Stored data
--*--

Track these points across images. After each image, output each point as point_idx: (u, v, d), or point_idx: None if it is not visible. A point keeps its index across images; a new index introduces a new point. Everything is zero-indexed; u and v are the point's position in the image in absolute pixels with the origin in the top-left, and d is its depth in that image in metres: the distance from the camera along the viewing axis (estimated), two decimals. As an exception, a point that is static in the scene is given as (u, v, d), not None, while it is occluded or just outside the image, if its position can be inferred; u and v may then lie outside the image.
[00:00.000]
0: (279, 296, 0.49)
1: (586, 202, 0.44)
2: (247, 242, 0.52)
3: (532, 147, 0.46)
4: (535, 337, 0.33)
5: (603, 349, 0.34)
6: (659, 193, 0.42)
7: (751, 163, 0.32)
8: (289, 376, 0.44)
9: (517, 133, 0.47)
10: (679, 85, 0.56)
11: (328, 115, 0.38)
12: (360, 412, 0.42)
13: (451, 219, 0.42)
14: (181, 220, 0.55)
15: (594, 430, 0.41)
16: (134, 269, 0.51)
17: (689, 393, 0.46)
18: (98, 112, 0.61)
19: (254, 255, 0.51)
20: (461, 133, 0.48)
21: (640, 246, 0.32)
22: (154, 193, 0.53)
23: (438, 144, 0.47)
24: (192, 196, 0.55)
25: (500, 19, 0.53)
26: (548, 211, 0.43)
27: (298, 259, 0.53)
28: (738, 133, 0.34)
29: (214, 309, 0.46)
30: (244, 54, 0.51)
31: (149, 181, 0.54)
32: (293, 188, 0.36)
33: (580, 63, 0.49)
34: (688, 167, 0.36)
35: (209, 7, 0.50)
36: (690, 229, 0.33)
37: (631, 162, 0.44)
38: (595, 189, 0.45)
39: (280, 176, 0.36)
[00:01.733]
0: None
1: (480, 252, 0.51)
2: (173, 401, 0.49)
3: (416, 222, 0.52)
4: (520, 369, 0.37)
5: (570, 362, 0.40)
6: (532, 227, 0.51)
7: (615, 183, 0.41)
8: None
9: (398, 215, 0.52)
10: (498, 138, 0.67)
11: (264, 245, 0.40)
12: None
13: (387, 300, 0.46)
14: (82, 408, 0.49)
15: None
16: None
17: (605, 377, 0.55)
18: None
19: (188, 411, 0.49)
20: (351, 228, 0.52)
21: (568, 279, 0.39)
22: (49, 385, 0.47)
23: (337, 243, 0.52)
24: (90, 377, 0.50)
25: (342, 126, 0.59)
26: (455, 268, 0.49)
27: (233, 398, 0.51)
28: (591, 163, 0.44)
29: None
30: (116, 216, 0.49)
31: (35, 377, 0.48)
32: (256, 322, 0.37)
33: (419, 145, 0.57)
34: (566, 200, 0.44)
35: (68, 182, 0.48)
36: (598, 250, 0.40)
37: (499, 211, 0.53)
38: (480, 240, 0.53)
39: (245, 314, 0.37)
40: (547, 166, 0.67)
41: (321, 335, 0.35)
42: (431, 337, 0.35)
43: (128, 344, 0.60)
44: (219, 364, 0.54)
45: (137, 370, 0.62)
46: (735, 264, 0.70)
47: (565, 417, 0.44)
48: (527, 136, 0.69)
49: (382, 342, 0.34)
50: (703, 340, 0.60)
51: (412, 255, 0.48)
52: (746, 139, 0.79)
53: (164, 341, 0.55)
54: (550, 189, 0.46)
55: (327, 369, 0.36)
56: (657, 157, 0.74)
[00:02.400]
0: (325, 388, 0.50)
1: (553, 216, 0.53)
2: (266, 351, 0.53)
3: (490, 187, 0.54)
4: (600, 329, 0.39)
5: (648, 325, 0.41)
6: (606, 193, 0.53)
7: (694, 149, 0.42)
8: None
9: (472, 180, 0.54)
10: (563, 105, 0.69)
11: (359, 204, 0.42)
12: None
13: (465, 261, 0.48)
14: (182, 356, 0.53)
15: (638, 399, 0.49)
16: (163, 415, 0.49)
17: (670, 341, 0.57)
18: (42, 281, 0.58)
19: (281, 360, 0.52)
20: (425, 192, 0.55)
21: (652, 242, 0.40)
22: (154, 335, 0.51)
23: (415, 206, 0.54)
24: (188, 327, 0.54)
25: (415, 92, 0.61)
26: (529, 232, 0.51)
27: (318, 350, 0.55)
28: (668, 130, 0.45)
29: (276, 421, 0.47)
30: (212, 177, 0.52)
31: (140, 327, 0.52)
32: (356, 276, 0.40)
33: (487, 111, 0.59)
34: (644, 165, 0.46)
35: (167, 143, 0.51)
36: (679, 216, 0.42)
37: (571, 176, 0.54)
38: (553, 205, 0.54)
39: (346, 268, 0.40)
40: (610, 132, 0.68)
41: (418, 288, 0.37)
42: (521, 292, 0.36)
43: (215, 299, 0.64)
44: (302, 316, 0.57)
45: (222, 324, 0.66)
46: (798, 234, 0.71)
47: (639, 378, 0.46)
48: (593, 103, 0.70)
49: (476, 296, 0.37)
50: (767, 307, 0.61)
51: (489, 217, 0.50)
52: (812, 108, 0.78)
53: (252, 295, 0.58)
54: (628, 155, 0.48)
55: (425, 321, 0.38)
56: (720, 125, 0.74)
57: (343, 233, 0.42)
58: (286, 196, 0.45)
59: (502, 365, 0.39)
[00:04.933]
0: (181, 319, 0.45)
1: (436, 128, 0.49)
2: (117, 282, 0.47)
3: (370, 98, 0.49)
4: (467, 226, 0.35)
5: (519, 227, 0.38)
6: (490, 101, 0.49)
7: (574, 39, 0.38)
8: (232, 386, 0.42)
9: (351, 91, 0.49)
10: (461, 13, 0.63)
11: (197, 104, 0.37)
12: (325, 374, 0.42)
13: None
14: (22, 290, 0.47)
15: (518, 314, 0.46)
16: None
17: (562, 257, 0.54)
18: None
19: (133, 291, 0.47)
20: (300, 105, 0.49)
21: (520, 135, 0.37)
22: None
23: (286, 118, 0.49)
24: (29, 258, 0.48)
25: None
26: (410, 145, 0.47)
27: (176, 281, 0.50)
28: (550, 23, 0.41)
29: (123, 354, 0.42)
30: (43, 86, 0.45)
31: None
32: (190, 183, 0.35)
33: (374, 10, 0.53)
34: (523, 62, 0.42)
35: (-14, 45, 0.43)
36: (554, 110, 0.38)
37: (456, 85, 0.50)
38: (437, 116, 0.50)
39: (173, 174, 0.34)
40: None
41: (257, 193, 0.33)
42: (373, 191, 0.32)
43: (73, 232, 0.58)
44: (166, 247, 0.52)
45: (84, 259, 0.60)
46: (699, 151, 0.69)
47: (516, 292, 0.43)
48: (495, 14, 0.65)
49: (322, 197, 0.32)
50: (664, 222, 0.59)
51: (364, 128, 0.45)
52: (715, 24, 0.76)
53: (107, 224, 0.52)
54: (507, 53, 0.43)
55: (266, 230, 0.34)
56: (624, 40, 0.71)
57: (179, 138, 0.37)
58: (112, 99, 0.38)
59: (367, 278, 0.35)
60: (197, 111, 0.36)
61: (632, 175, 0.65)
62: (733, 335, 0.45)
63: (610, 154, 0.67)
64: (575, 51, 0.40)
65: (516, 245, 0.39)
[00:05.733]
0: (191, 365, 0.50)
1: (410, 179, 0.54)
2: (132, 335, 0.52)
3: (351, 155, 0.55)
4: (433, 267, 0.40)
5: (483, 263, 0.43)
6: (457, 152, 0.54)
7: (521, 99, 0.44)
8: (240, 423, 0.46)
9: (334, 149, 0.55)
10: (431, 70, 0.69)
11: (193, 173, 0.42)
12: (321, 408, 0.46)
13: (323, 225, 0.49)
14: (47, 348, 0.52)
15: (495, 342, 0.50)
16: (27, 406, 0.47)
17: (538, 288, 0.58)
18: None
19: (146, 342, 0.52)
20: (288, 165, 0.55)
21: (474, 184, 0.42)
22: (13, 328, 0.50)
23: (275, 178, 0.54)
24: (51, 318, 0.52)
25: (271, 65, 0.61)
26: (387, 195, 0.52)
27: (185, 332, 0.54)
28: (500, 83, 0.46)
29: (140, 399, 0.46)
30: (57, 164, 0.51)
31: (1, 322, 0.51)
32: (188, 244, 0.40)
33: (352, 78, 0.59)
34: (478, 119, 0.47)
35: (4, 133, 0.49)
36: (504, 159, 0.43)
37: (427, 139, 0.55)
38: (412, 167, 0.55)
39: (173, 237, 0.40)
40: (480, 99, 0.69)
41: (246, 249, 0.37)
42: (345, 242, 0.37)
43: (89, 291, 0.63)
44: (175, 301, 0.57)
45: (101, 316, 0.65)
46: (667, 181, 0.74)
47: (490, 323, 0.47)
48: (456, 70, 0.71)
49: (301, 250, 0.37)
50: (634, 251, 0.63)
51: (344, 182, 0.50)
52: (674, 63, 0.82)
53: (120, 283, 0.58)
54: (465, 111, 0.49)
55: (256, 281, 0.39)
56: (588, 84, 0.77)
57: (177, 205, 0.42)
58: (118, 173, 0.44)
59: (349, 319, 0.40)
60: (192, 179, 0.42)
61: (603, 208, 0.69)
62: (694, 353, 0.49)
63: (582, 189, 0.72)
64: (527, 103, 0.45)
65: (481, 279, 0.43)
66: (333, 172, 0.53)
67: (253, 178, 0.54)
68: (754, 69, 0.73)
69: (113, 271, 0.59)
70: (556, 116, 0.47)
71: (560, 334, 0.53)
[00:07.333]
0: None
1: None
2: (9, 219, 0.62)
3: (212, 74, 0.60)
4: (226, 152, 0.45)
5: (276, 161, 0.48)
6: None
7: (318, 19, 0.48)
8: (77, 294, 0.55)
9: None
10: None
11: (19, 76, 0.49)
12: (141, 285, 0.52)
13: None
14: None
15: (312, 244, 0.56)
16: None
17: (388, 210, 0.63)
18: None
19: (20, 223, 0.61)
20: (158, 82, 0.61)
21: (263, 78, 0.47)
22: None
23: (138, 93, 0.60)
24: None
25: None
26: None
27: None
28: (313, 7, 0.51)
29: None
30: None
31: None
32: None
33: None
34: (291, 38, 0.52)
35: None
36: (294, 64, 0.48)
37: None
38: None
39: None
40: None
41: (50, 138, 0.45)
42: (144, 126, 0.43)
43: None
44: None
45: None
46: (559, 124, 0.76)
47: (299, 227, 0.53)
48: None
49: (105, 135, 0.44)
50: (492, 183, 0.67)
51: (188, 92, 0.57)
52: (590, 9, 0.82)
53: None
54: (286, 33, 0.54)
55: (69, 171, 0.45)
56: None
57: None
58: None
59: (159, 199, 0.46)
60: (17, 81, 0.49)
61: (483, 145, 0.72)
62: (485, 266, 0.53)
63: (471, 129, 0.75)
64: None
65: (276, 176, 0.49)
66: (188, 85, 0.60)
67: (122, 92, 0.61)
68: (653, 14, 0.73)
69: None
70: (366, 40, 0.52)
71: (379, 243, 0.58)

--*--

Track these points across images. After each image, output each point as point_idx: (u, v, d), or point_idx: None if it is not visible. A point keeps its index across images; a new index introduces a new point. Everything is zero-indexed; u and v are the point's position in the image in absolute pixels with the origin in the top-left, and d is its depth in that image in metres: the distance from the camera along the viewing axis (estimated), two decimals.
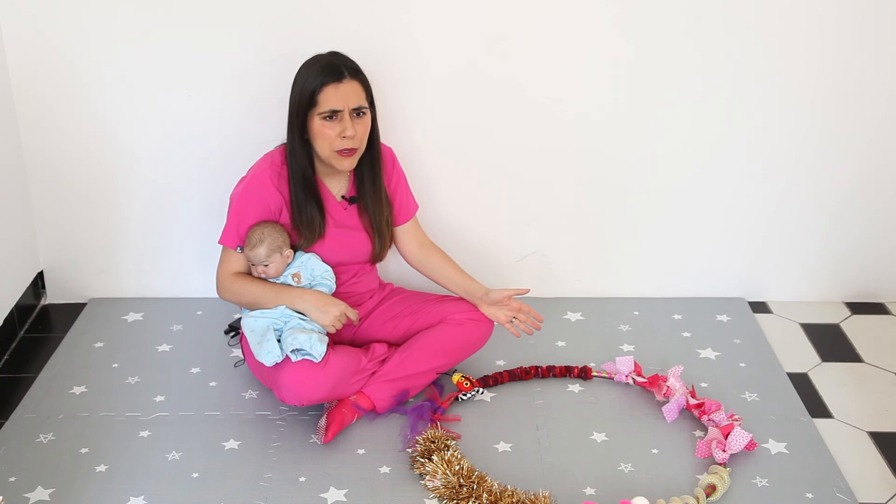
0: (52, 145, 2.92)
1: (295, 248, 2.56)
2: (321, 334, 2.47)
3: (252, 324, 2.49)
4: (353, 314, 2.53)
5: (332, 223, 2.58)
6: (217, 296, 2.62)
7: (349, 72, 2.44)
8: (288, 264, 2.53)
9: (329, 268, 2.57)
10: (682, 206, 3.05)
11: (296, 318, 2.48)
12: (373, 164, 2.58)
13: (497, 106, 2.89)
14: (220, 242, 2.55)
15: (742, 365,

--*--

→ Instructions for the task
Copy the records above exactly, beginning at the line that contains "10: (679, 85, 0.56)" and stopping after the line that contains "26: (548, 211, 0.43)".

→ Task result
10: (679, 85, 0.56)
11: (328, 115, 0.38)
12: (360, 412, 0.42)
13: (451, 219, 0.42)
14: (181, 220, 0.55)
15: (594, 430, 0.41)
16: (134, 269, 0.51)
17: (689, 393, 0.46)
18: (98, 112, 0.61)
19: (254, 255, 0.51)
20: (461, 133, 0.48)
21: (640, 246, 0.32)
22: (154, 193, 0.53)
23: (438, 144, 0.47)
24: (192, 196, 0.55)
25: (500, 19, 0.53)
26: (548, 211, 0.43)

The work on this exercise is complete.